Colère des agriculteurs: des dizaines de panneaux démontés et déposés devant la préfecture à Digne-les-Bains

Cruis, les Thuiles, Barcelonnette, Thoard, Montfuron, les Mées, Villemus, Montagnac... Les panneaux de nombreuses communes ont été déposés devant la préfecture de Digne-les-Bains, ce vendredi 8 novembre, par les agriculteurs des Alpes-de-Haute-Provence. La première mobilisation d'une longue lignée, selon eux. Bonnets verts sur la tête et cloches à la main, ils étaient près de 70 à se mobiliser au rond-point du 11 novembre, selon la FDSEA.
Les agriculteurs du département, tout comme de nombreux autres partout en France, dénoncent les accords de libre-échange, entre l'Union européenne et le Mercosur, qui leur seraient défavorables. Et entendent bien rappeler au gouvernement les mesures prises et les promesses faites lors des dernières manifestations.
"On a laissé le temps de la dissolution pour que les résultats arrivent. Aujourd’hui, on a eu quelques éléments qui sont arrivés, mais dans nos fermes directement, on n’a pas assez par rapport à ce qu’on avait demandé. Là, on met la pression dans tous les départements", détaille le président de la FDSEA, Laurent Depieds.
Une détresse psychologique et financière
Clémence Delaye, éleveuse basée à Thoard, vend des agneaux. Elle ne peut pas s’aligner sur les prix de son premier concurrent, la Nouvelle-Zélande.
"Il y a eu une augmentation du volume accordé l’année dernière. Le problème, c’est que ça tire le prix vers le bas. Aujourd’hui, pour vivre correctement, il faudrait vendre un kilo d’agneaux à 13 euros. Nous en ce moment, on le vend entre 8 et 9 euros le kilo. La viande néo-zélandaise arrive à 7 euros le kilo. Forcément, on ne peut pas s’en sortir. On aimerait remettre des taxes sur ce type de produits concurrentiels", explique-t-elle.
Et alors que pour l’élevage ovin, c’est la période de mise-bas, Clémence et les autres éleveurs ont beaucoup de travail: "On se mobilise car il faut le faire et qu’on veut se faire entendre même si on est un peu résignés. On a l’impression que notre agriculture est vendue au détriment d’échanges internationaux."
Le président des jeunes agriculteurs des Alpes-de-Haute-Provence, Benjamin Ferrand, le confirme: "Aujourd’hui, on est toujours dans une détresse psychologique et financière sur les exploitations. La situation ne s’est absolument pas améliorée.

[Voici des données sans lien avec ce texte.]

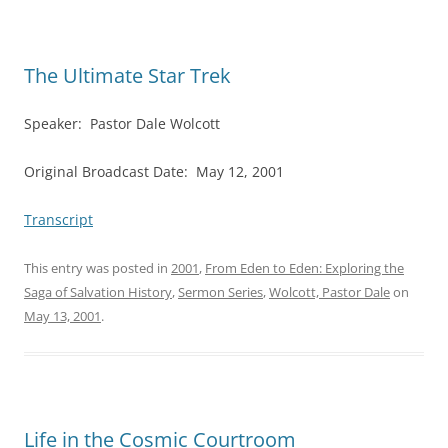
The Ultimate Star Trek
Speaker: Pastor Dale Wolcott
Original Broadcast Date: May 12, 2001
Transcript
This entry was posted in
2001
,
From Eden to Eden: Exploring the
Saga of Salvation History
,
Sermon Series
,
Wolcott, Pastor Dale
on
May 13, 2001
.
Life in the Cosmic Courtroom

On a des marchés désastreux."
"S'il faut monter à Paris, on est prêts"
Les syndicats dont la FDSEA demandent de la "dignité": "Cela passe par le prix payé au producteur, les moyens de production, la prédation, de l’équité au niveau de l’Union Européenne, et surtout je crois que ce qui pèse le plus en ce moment c’est cette pression administrative qui devient insupportable", ajoute Laurent Depieds, le président de la FDSEA et éleveur à Mane.
Rolland, lui, a fait le chemin depuis la commune de Puy-Sainte-Réparade, dans les Bouches-du-Rhône avec sa petite protégée: Sariette, sa vache. "Elle a l’habitude du public, il n’y a aucun problème", plaisante-t-il.
"On a tous les mêmes problèmes. S’il faut monter à Paris, on est prêts à monter pour se mettre sur le rond-point avec ma vache", assure-t-il avec plus de sérieux.
Âgé de 67 ans, il ne s’est pas encore mis à la retraite. Sa fille doit reprendre sa ferme itinérante pédagogique de 300 brebis, 12 vaches, 10 ânes, des lamas, des dromadaires, des cochons…
C’était important pour lui aujourd’hui de se déplacer et de dénoncer des règles et des contrôles qu’il trouve injustes et absurdes: "Par exemple, on n’a pas le droit de mettre la vache, les moutons ensemble dans la bétaillère, sauf s’ils sont habitués. Quand je vais dans une école, on ne peut pas avoir, un fourgon pour une vache, un fourgon pour les moutons, un fourgon pour l’âne."
Des jeunes démotivés
Mais surtout, les syndiqués s’inquiètent pour l’avenir: "L’enjeu à venir va être de combler les retards à la retraite avec les installations de jeunes. Et si on veut que ces jeunes viennent, il faut que ce métier fasse envie en termes de prix, de qualité de vie, de pérennité du métier, c’est pour cela qu’on fait tout ça", détaille le président de la FDSEA.
Tous voient les jeunes se démotiver. "Ils lancent leur entreprise mais ils ont eu une hausse des charges en quelques années, qui a doublé voir triplé. On décourage toute une nouvelle génération", confirme le président des Jeunes agriculteurs des Alpes-de-Haute-Provence, Benjamin Ferrand.